まず、テントを思い浮かべてください。ポールを立て、布をかけた後、ロープを引くとポールはぐらつかず、布の形が整います。身体も同じで、筋肉が収縮して関節や骨を内側から軽く引くと、胸郭や骨盤のまわりに余裕が生まれ、姿勢がしなやかに整います。その結果、呼吸や動きがスムーズになり、衝撃や力も全身に分散されやすくなります。

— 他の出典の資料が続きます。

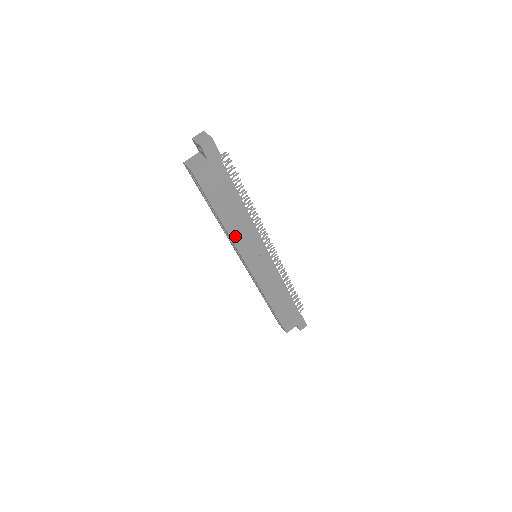
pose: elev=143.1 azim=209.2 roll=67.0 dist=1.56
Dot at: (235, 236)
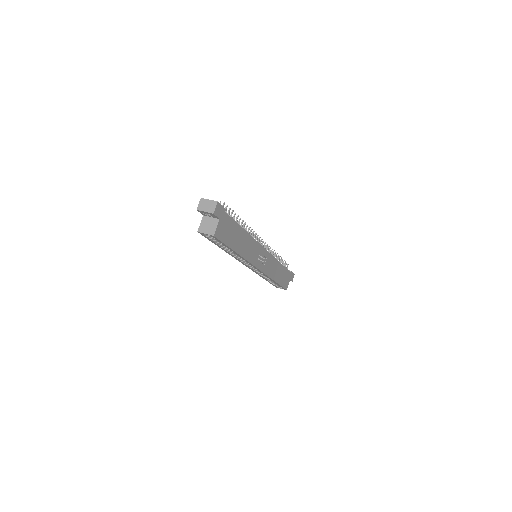
Dot at: (246, 255)
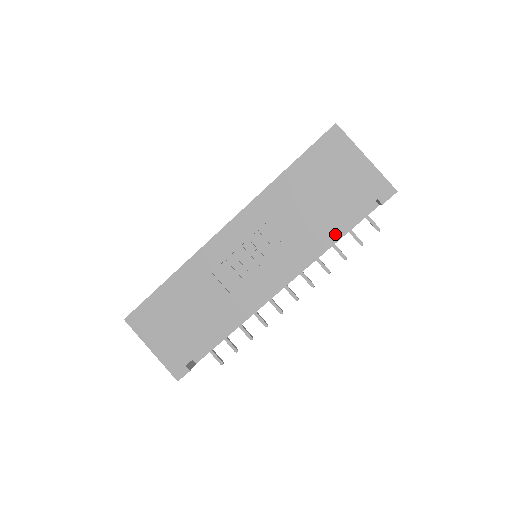
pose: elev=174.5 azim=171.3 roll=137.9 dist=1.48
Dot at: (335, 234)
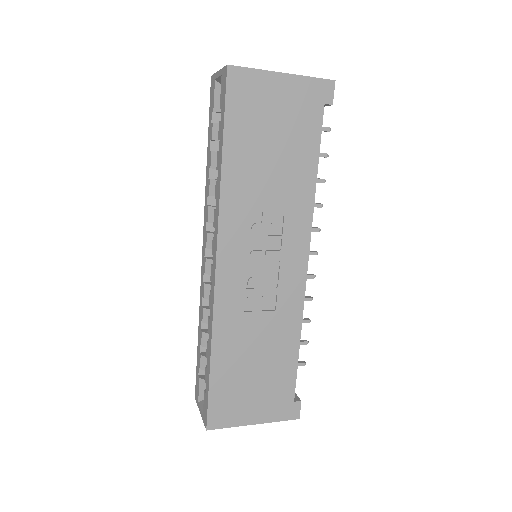
Dot at: (316, 170)
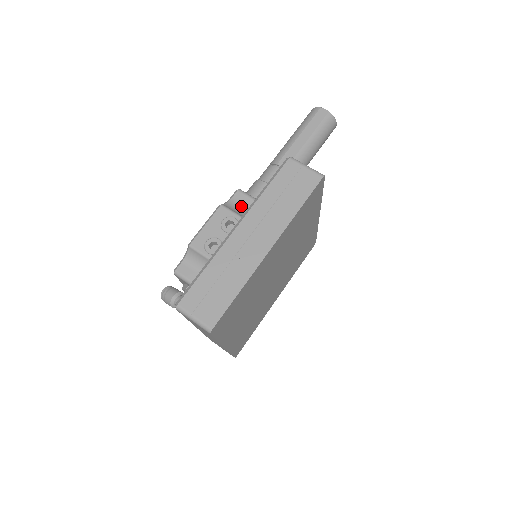
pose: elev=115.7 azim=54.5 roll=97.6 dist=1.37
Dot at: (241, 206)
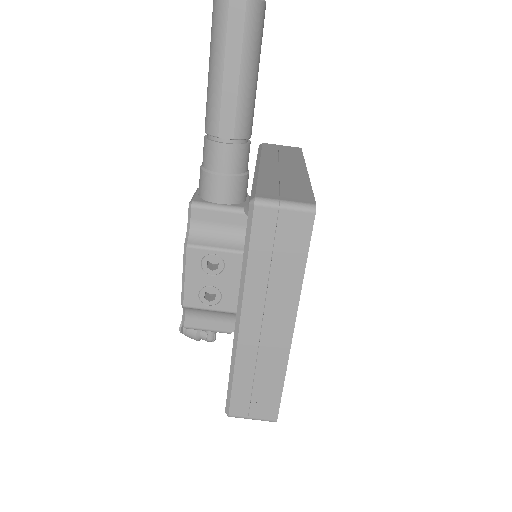
Dot at: (209, 227)
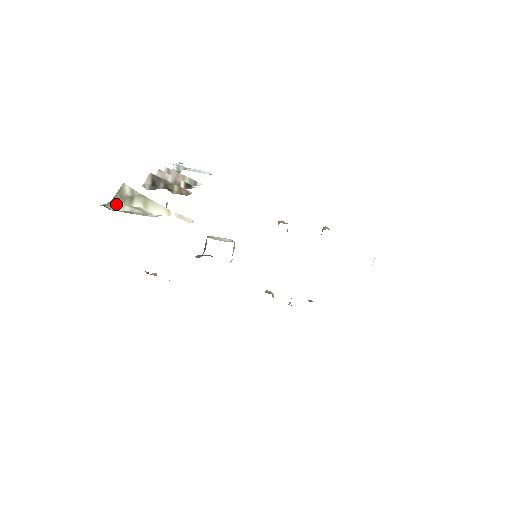
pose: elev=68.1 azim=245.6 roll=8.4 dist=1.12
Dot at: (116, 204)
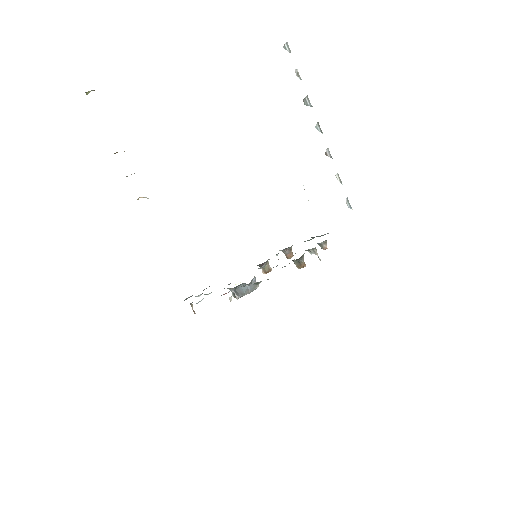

張力は常に一定ではなく、動きや姿勢に応じて微妙に変化します。筋肉はその調整役であり、必要に応じて収縮を強めたり緩めたりして、身体全体の張りをちょうどよく保ちます。適度な張力が整うと、力は筋肉だけでなく、腱や筋膜といった体をつなぐ組織にも広がり、動きが滑らかになり、衝撃を吸収しやすくなります。

もちろん筋肉は「動きを生み出す力」でもあります。しかし、単独で働くのではなく、張力のネットワークを介して全身に力を伝えることで、効率よく動けるのです。張力が整っていれば、筋肉は力みすぎず、しなやかに働けます。

このように、筋肉は単なる「力を出す器官」ではなく、張力を整え、力を全身に伝え、身体に余裕を生み出す装置でもあります。その働きによって、硬く力むことなく、柔軟で効率的な動きが可能になるのです。

ピラティスでも、この視点を大切にしています。筋肉を単に「鍛える」だけではなく、「どのように張力を生み出し、それを全身に広げるか」を意識することで、力みに頼らず、安定して効率的に動ける身体をつくることができます。